Collected data entries
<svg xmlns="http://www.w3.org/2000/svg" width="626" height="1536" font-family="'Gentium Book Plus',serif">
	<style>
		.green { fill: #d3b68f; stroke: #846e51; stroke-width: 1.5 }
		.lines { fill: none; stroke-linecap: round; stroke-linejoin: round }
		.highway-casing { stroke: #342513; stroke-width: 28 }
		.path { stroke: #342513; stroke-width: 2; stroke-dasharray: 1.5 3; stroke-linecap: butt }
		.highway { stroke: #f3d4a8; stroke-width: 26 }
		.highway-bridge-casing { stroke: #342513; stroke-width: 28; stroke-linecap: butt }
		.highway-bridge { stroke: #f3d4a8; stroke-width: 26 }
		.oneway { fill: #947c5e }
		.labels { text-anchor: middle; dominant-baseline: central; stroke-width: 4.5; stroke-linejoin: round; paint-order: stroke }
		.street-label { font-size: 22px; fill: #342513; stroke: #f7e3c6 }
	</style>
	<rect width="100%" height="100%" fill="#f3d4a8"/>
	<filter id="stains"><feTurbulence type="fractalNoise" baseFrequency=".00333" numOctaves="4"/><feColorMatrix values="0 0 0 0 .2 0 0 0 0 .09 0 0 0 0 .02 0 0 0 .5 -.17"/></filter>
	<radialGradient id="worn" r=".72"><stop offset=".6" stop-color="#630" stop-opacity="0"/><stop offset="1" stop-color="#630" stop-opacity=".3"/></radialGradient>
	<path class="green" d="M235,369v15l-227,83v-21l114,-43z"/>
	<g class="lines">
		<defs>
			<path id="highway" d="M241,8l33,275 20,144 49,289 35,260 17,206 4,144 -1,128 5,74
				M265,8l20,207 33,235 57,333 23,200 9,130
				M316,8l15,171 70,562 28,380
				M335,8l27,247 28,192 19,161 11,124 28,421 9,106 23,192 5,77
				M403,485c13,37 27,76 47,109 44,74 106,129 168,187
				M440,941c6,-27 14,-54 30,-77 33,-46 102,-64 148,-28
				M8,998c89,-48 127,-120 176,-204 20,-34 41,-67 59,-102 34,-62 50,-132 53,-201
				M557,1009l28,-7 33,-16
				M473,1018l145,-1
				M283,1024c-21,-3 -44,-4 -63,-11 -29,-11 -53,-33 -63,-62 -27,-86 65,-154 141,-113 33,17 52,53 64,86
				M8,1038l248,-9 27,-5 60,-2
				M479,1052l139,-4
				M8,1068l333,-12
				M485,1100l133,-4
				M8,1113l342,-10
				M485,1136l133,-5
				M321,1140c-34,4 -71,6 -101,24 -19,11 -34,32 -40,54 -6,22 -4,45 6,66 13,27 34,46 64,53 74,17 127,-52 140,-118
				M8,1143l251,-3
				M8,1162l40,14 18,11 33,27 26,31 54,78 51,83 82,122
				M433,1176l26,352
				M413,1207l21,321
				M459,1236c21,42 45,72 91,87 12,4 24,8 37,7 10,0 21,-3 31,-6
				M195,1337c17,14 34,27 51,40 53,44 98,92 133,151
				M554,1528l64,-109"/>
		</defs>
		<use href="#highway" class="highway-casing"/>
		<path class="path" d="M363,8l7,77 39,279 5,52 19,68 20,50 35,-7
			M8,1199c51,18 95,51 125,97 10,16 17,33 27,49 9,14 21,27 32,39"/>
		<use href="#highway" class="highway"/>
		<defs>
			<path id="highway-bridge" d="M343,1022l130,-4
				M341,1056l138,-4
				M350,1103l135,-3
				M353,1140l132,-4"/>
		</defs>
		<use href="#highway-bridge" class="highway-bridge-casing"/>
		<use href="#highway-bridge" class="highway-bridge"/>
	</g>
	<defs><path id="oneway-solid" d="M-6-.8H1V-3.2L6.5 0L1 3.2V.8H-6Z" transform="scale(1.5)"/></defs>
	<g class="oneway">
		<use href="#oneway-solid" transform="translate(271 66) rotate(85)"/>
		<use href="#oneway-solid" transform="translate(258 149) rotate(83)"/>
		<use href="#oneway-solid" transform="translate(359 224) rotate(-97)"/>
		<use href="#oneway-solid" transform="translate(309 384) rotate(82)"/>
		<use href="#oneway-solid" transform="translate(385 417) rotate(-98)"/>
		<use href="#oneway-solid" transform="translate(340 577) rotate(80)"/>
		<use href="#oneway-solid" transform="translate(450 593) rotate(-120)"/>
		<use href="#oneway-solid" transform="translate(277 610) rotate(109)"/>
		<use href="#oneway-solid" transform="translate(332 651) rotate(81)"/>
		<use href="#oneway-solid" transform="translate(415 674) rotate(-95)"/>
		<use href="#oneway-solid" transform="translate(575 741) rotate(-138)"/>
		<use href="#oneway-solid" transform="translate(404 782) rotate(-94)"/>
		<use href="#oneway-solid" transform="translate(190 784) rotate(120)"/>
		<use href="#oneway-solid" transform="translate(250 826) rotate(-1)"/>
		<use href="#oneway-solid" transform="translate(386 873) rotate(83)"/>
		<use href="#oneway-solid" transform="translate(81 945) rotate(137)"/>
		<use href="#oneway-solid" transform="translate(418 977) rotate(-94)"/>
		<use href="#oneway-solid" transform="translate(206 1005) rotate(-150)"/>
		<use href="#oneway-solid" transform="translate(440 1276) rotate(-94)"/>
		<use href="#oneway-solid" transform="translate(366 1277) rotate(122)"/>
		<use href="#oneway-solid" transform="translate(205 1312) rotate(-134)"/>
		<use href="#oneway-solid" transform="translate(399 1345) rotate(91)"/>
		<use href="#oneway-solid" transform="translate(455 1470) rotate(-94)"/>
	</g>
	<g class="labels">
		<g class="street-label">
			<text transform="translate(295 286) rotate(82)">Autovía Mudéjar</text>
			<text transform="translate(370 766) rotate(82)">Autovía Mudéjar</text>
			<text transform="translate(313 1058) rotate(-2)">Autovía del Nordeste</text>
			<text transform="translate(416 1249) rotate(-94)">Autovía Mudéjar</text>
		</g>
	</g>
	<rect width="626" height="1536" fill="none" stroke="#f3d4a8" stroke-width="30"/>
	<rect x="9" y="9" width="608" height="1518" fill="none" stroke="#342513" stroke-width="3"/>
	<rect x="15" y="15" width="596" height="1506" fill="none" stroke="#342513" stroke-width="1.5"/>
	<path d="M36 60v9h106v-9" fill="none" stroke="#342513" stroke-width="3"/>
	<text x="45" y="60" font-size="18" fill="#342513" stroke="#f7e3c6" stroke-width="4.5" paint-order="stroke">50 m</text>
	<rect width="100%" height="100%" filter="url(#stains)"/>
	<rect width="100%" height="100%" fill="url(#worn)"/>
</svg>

Activity: Each line of the data has to be written out exactly as it appears.

Output below:
<svg xmlns="http://www.w3.org/2000/svg" width="626" height="1536" font-family="'Gentium Book Plus',serif">
	<style>
		.green { fill: #d3b68f; stroke: #846e51; stroke-width: 1.5 }
		.lines { fill: none; stroke-linecap: round; stroke-linejoin: round }
		.highway-casing { stroke: #342513; stroke-width: 28 }
		.path { stroke: #342513; stroke-width: 2; stroke-dasharray: 1.5 3; stroke-linecap: butt }
		.highway { stroke: #f3d4a8; stroke-width: 26 }
		.highway-bridge-casing { stroke: #342513; stroke-width: 28; stroke-linecap: butt }
		.highway-bridge { stroke: #f3d4a8; stroke-width: 26 }
		.oneway { fill: #947c5e }
		.labels { text-anchor: middle; dominant-baseline: central; stroke-width: 4.5; stroke-linejoin: round; paint-order: stroke }
		.street-label { font-size: 22px; fill: #342513; stroke: #f7e3c6 }
	</style>
	<rect width="100%" height="100%" fill="#f3d4a8"/>
	<filter id="stains"><feTurbulence type="fractalNoise" baseFrequency=".00333" numOctaves="4"/><feColorMatrix values="0 0 0 0 .2 0 0 0 0 .09 0 0 0 0 .02 0 0 0 .5 -.17"/></filter>
	<radialGradient id="worn" r=".72"><stop offset=".6" stop-color="#630" stop-opacity="0"/><stop offset="1" stop-color="#630" stop-opacity=".3"/></radialGradient>
	<path class="green" d="M235,369v15l-227,83v-21l114,-43z"/>
	<g class="lines">
		<defs>
			<path id="highway" d="M241,8l33,275 20,144 49,289 35,260 17,206 4,144 -1,128 5,74
				M265,8l20,207 33,235 57,333 23,200 9,130
				M316,8l15,171 70,562 28,380
				M335,8l27,247 28,192 19,161 11,124 28,421 9,106 23,192 5,77
				M403,485c13,37 27,76 47,109 44,74 106,129 168,187
				M440,941c6,-27 14,-54 30,-77 33,-46 102,-64 148,-28
				M8,998c89,-48 127,-120 176,-204 20,-34 41,-67 59,-102 34,-62 50,-132 53,-201
				M557,1009l28,-7 33,-16
				M473,1018l145,-1
				M283,1024c-21,-3 -44,-4 -63,-11 -29,-11 -53,-33 -63,-62 -27,-86 65,-154 141,-113 33,17 52,53 64,86
				M8,1038l248,-9 27,-5 60,-2
				M479,1052l139,-4
				M8,1068l333,-12
				M485,1100l133,-4
				M8,1113l342,-10
				M485,1136l133,-5
				M321,1140c-34,4 -71,6 -101,24 -19,11 -34,32 -40,54 -6,22 -4,45 6,66 13,27 34,46 64,53 74,17 127,-52 140,-118
				M8,1143l251,-3
				M8,1162l40,14 18,11 33,27 26,31 54,78 51,83 82,122
				M433,1176l26,352
				M413,1207l21,321
				M459,1236c21,42 45,72 91,87 12,4 24,8 37,7 10,0 21,-3 31,-6
				M195,1337c17,14 34,27 51,40 53,44 98,92 133,151
				M554,1528l64,-109"/>
		</defs>
		<use href="#highway" class="highway-casing"/>
		<path class="path" d="M363,8l7,77 39,279 5,52 19,68 20,50 35,-7
			M8,1199c51,18 95,51 125,97 10,16 17,33 27,49 9,14 21,27 32,39"/>
		<use href="#highway" class="highway"/>
		<defs>
			<path id="highway-bridge" d="M343,1022l130,-4
				M341,1056l138,-4
				M350,1103l135,-3
				M353,1140l132,-4"/>
		</defs>
		<use href="#highway-bridge" class="highway-bridge-casing"/>
		<use href="#highway-bridge" class="highway-bridge"/>
	</g>
	<defs><path id="oneway-solid" d="M-6-.8H1V-3.2L6.5 0L1 3.2V.8H-6Z" transform="scale(1.5)"/></defs>
	<g class="oneway">
		<use href="#oneway-solid" transform="translate(271 66) rotate(85)"/>
		<use href="#oneway-solid" transform="translate(258 149) rotate(83)"/>
		<use href="#oneway-solid" transform="translate(359 224) rotate(-97)"/>
		<use href="#oneway-solid" transform="translate(309 384) rotate(82)"/>
		<use href="#oneway-solid" transform="translate(385 417) rotate(-98)"/>
		<use href="#oneway-solid" transform="translate(340 577) rotate(80)"/>
		<use href="#oneway-solid" transform="translate(450 593) rotate(-120)"/>
		<use href="#oneway-solid" transform="translate(277 610) rotate(109)"/>
		<use href="#oneway-solid" transform="translate(332 651) rotate(81)"/>
		<use href="#oneway-solid" transform="translate(415 674) rotate(-95)"/>
		<use href="#oneway-solid" transform="translate(575 741) rotate(-138)"/>
		<use href="#oneway-solid" transform="translate(404 782) rotate(-94)"/>
		<use href="#oneway-solid" transform="translate(190 784) rotate(120)"/>
		<use href="#oneway-solid" transform="translate(250 826) rotate(-1)"/>
		<use href="#oneway-solid" transform="translate(386 873) rotate(83)"/>
		<use href="#oneway-solid" transform="translate(81 945) rotate(137)"/>
		<use href="#oneway-solid" transform="translate(418 977) rotate(-94)"/>
		<use href="#oneway-solid" transform="translate(206 1005) rotate(-150)"/>
		<use href="#oneway-solid" transform="translate(440 1276) rotate(-94)"/>
		<use href="#oneway-solid" transform="translate(366 1277) rotate(122)"/>
		<use href="#oneway-solid" transform="translate(205 1312) rotate(-134)"/>
		<use href="#oneway-solid" transform="translate(399 1345) rotate(91)"/>
		<use href="#oneway-solid" transform="translate(455 1470) rotate(-94)"/>
	</g>
	<g class="labels">
		<g class="street-label">
			<text transform="translate(295 286) rotate(82)">Autovía Mudéjar</text>
			<text transform="translate(370 766) rotate(82)">Autovía Mudéjar</text>
			<text transform="translate(313 1058) rotate(-2)">Autovía del Nordeste</text>
			<text transform="translate(416 1249) rotate(-94)">Autovía Mudéjar</text>
		</g>
	</g>
	<rect width="626" height="1536" fill="none" stroke="#f3d4a8" stroke-width="30"/>
	<rect x="9" y="9" width="608" height="1518" fill="none" stroke="#342513" stroke-width="3"/>
	<rect x="15" y="15" width="596" height="1506" fill="none" stroke="#342513" stroke-width="1.5"/>
	<path d="M36 60v9h106v-9" fill="none" stroke="#342513" stroke-width="3"/>
	<text x="45" y="60" font-size="18" fill="#342513" stroke="#f7e3c6" stroke-width="4.5" paint-order="stroke">50 m</text>
	<rect width="100%" height="100%" filter="url(#stains)"/>
	<rect width="100%" height="100%" fill="url(#worn)"/>
</svg>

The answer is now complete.